The spread widened 3.66 cents a day after Hess Corp. said it will shut the Port Reading, New Jersey, refinery at the end of February. Ethanol’s streak of losses versus gasoline is the longest since 2010.
“Production continues to idle back, but maybe it still needs to,” said Mike Blackford, a consultant at INTL FCStone in Des Moines, Iowa. Ethanol hasn’t tracked gasoline closely because of the oversupply, he said.
The grain-based additive was 56.84 cents cheaper than gasoline, based on prompt-month contracts, the widest gap since Jan. 8. Denatured ethanol for February delivery added 0.2 cent to $2.405 a gallon on the Chicago Board of Trade. Prices have advanced 9.8 percent this year.
Gasoline for February delivery rose 3.86 cents, or 1.3 percent, to $2.9734 a gallon on the New York Mercantile Exchange.
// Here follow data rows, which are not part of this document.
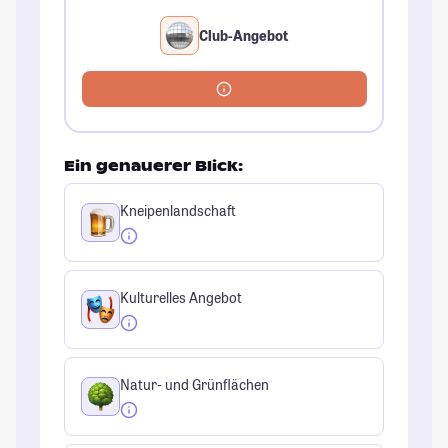
Club-Angebot
Ein genauerer Blick:
Kneipenlandschaft
Kulturelles Angebot
Natur- und Grünflächen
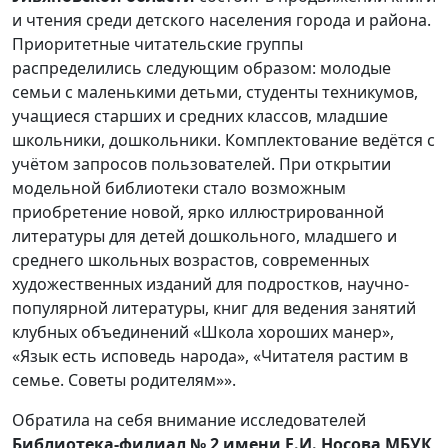
и чтения среди детского населения города и района.
Приоритетные читательские группы
распределились следующим образом: молодые
семьи с маленькими детьми, студенты техникумов,
учащиеся старших и средних классов, младшие
школьники, дошкольники. Комплектование ведётся с
учётом запросов пользователей. При открытии
модельной библиотеки стало возможным
приобретение новой, ярко иллюстрированной
литературы для детей дошкольного, младшего и
среднего школьных возрастов, современных
художественных изданий для подростков, научно-
популярной литературы, книг для ведения занятий
клубных объединений «Школа хороших манер»,
«Язык есть исповедь народа», «Читателя растим в
семье. Советы родителям»».
Обратила на себя внимание исследователей
Библиотека-филиал № 2 имени Е.И. Носова МБУК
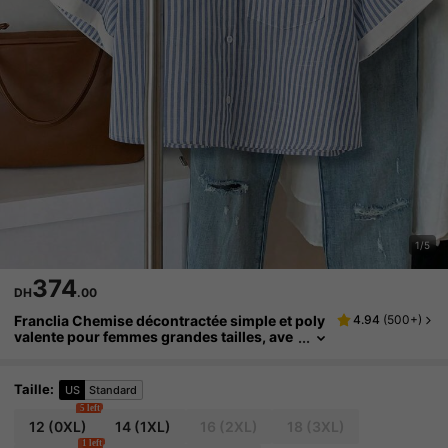
1/5
374
DH
.00
Franclia Chemise décontractée simple et poly
4.94
(
500+
)
valente pour femmes grandes tailles, ave
c rayures bleues, patchwork et bloc de co
uleurs, manches courtes, pour l'été
Taille
:
US
Standard
5 left
12
(0XL)
14
(1XL)
16
(2XL)
18
(3XL)
1 left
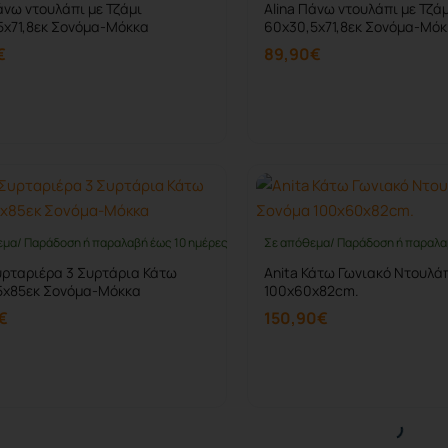
άνω ντουλάπι με Τζάμι
Alina Πάνω ντουλάπι με Τζά
5x71,8εκ Σονόμα-Μόκκα
60x30,5x71,8εκ Σονόμα-Μό
€
89,90€
Καλάθι
Καλάθι
εμα/ Παράδοση ή παραλαβή έως 10 ημέρες
Σε απόθεμα/ Παράδοση ή παραλα
Συρταριέρα 3 Συρτάρια Κάτω
Anita Κάτω Γωνιακό Ντουλά
5x85εκ Σονόμα-Μόκκα
100x60x82cm.
€
150,90€
Καλάθι
Καλάθι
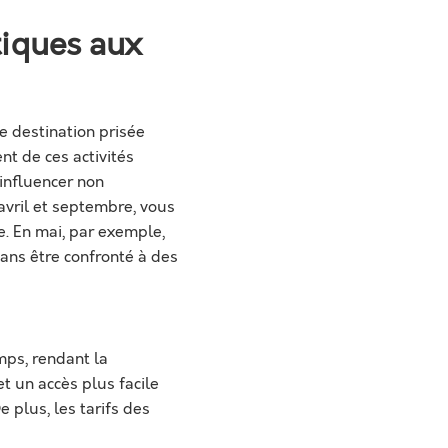
tiques aux
e destination prisée
nt de ces activités
 influencer non
 avril et septembre, vous
e. En mai, par exemple,
sans être confronté à des
mps, rendant la
t un accès plus facile
 plus, les tarifs des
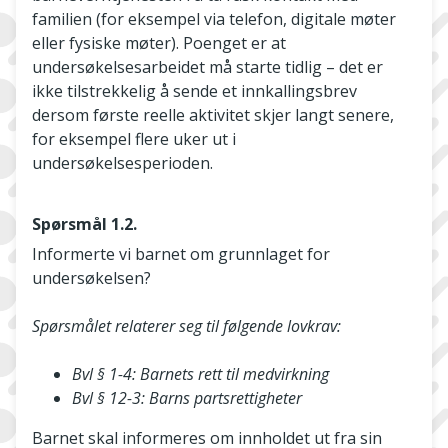
familien (for eksempel via telefon, digitale møter
eller fysiske møter). Poenget er at
undersøkelsesarbeidet må starte tidlig – det er
ikke tilstrekkelig å sende et innkallingsbrev
dersom første reelle aktivitet skjer langt senere,
for eksempel flere uker ut i
undersøkelsesperioden.
Spørsmål 1.2.
Informerte vi barnet om grunnlaget for
undersøkelsen?
Spørsmålet relaterer seg til følgende lovkrav:
Bvl § 1-4: Barnets rett til medvirkning
Bvl § 12-3: Barns partsrettigheter
Barnet skal informeres om innholdet ut fra sin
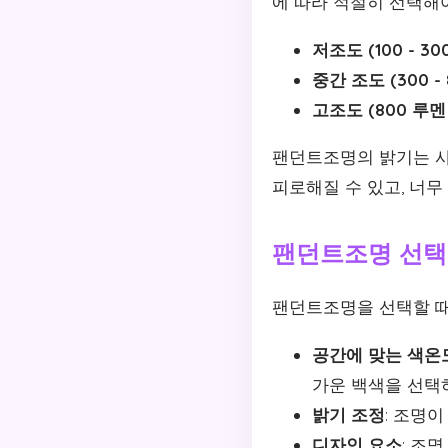
에 따라 적절히 선택해
저조도 (100 - 30
중간 조도 (300 -
고조도 (800 루멘
팬던트조명의 밝기는 사
피로해질 수 있고, 너무
팬던트조명 선택 
팬던트조명을 선택할 때
공간에 맞는 색온
가운 백색을 선택
밝기 조정
: 조명
디자인 요소
: 조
The contract covers reformulated gasoline, which is made to be blended with ethanol.
Ethanol stockpiles totaled 20.1 million barrels as of Jan. 18, up 1.4 percent from a year earlier, the highest for this time of year since the U.S. Energy Information Administration began tracking weekly data in June 2010.
Corn for March delivery gained 0.25 cent to $7.295 a bushel in Chicago. One bushel makes at least 2.75 gallons of ethanol.
Based on March contracts, producers are losing 23 cents on each gallon of the fuel, unchanged from yesterday, according to data compiled by Bloomberg. The figures exclude the revenue that can be made from the sale of dried distillers’ grains, a byproduct of ethanol production that can be fed to livestock.
White Energy Inc., a U.S. ethanol producer, said today that it idled a distillery in Plainview, Texas, because of high corn prices.
Demand for ethanol to be blended with gasoline hasn’t been robust enough to alleviate the glut and raise prices enough to where producers can absorb the higher corn costs.
Ethanol-blended gasoline made up about 88 percent of the total U.S. gasoline pool in the week ended Jan. 18, compared with 90 percent the previous week, an EIA report showed.
Companies have also faced higher competition from Brazilian grades of the fuel, which uses sugar cane as a feedstock.
Imports of the biofuel jumped to 67,000 barrels a day in the week that ended Jan. 18 from 27,000 the previous week and none a year earlier.
Spot ethanol in Sao Paulo cost $2.13 a gallon in the week ended Jan. 25, data compiled by Bloomberg show, about 11 percent cheaper than today’s U.S. futures price.
In spot market trading, ethanol in New York harbor at $2.495 a gallon was 9 cents more than in Chicago, according to data compiled by Bloomberg. Ethanol on the Chicago spot market has traded at about an 8.4 cent discount to New York harbor in the past year.
Ethanol on the West Coast cost $2.595, the highest in the U.S., and 13.5 cents more expensive than in the U.S. Gulf. Gulf Coast ethanol yesterday traded at a 19 cent discount to the West Coast market, the steepest since July 23.